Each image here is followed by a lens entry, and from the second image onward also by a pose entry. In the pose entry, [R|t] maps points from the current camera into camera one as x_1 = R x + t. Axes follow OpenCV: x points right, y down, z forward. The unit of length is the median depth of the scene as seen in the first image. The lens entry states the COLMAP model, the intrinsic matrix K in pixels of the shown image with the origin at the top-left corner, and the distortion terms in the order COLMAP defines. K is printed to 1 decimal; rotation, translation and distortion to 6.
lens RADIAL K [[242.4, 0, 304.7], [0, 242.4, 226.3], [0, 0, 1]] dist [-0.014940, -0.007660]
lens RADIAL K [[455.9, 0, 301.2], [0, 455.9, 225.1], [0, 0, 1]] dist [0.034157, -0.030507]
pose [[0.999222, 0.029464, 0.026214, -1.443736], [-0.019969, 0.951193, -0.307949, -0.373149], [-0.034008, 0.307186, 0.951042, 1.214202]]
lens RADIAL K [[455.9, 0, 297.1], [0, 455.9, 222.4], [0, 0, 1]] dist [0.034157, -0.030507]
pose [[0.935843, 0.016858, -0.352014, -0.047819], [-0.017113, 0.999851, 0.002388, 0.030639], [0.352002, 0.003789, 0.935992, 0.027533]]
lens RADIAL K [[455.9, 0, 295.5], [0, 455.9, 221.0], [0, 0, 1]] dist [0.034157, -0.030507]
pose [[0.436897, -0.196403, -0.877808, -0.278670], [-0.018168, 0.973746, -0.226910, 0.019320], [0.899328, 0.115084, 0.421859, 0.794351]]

■ **AIM OF THE TASK**: The material above must be returned word for word, complete.

■ **RESULT**:
Each image here is followed by a lens entry, and from the second image onward also by a pose entry. In the pose entry, [R|t] maps points from the current camera into camera one as x_1 = R x + t. Axes follow OpenCV: x points right, y down, z forward. The unit of length is the median depth of the scene as seen in the first image. The lens entry states the COLMAP model, the intrinsic matrix K in pixels of the shown image with the origin at the top-left corner, and the distortion terms in the order COLMAP defines. K is printed to 1 decimal; rotation, translation and distortion to 6.
lens RADIAL K [[242.4, 0, 304.7], [0, 242.4, 226.3], [0, 0, 1]] dist [-0.014940, -0.007660]
lens RADIAL K [[455.9, 0, 301.2], [0, 455.9, 225.1], [0, 0, 1]] dist [0.034157, -0.030507]
pose [[0.999222, 0.029464, 0.026214, -1.443736], [-0.019969, 0.951193, -0.307949, -0.373149], [-0.034008, 0.307186, 0.951042, 1.214202]]
lens RADIAL K [[455.9, 0, 297.1], [0, 455.9, 222.4], [0, 0, 1]] dist [0.034157, -0.030507]
pose [[0.935843, 0.016858, -0.352014, -0.047819], [-0.017113, 0.999851, 0.002388, 0.030639], [0.352002, 0.003789, 0.935992, 0.027533]]
lens RADIAL K [[455.9, 0, 295.5], [0, 455.9, 221.0], [0, 0, 1]] dist [0.034157, -0.030507]
pose [[0.436897, -0.196403, -0.877808, -0.278670], [-0.018168, 0.973746, -0.226910, 0.019320], [0.899328, 0.115084, 0.421859, 0.794351]]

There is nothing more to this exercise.